“The People Had Spread Again Over All the Face of the Land”

Brant Gardner

Archaeological: At about this time period in the Jaredite history we have the transition from the Initial Olmec Period (1200-900 B.C.) to the Intermediate Olmec Period (900-600 B.C.). In the Initial Olmec Period:

“The large Olmec capital of San Lorenzo flourished and collapsed during the Initial Olmec period. San Lorenzo’s hinterland included small villages and hamlets, smaller satellite elite centers, and special-purpose shrines. La Venta, Laguna de los Cerros , and perhaps Tres Zapotes were inhabited at this time, as well, but little is known about these early occupations. Fore reasons still unclear, San Lorenzo entered a period of decline and abandonment prior to 900 B.C.” (Richard A. Diehl and Michael D. Coe. “Olmec Archaeology.” The Olmec World. Ritual and Rulership. The Art museum, Princeton University, 1996, p. 12)

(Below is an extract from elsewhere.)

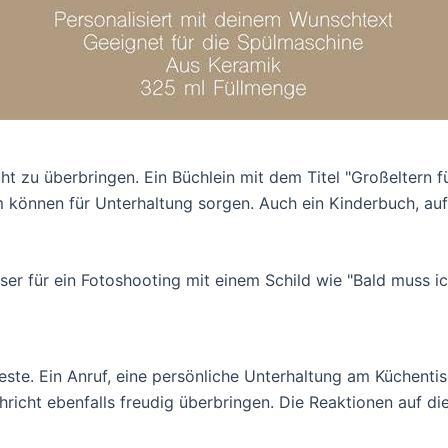
cht zu überbringen. Ein Büchlein mit dem Titel "Großeltern 
 können für Unterhaltung sorgen. Auch ein Kinderbuch, auf
ieser für ein Fotoshooting mit einem Schild wie "Bald muss 
ste. Ein Anruf, eine persönliche Unterhaltung am Küchentis
icht ebenfalls freudig überbringen. Die Reaktionen auf die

The specifics of the archaeological record do not appear to have a one-to-one correspondence with the named Jaredites cities, but once again it is important to remember that we should not equate the Jaredites with the Olmec as a single entity. As noted earlier, even the Olmec did not likely consider themselves a single, unified, people (Richard A. Diehl and Michael D. Coe. “Olmec Archaeology.” The Olmec World. Ritual and Rulership. The Art Museum, Princeton University, 1996, p.11). What is similar is the emergence of cities from the villages and hamlets, and the beginnings of kingship. We also have the intimation of some ebb and flow in the political power, as the waning of San Lorenzo attests. Even without direct correlations, the overall pattern described for the Jaredites during this time period are well in accord with the patters seen in the archaeological record.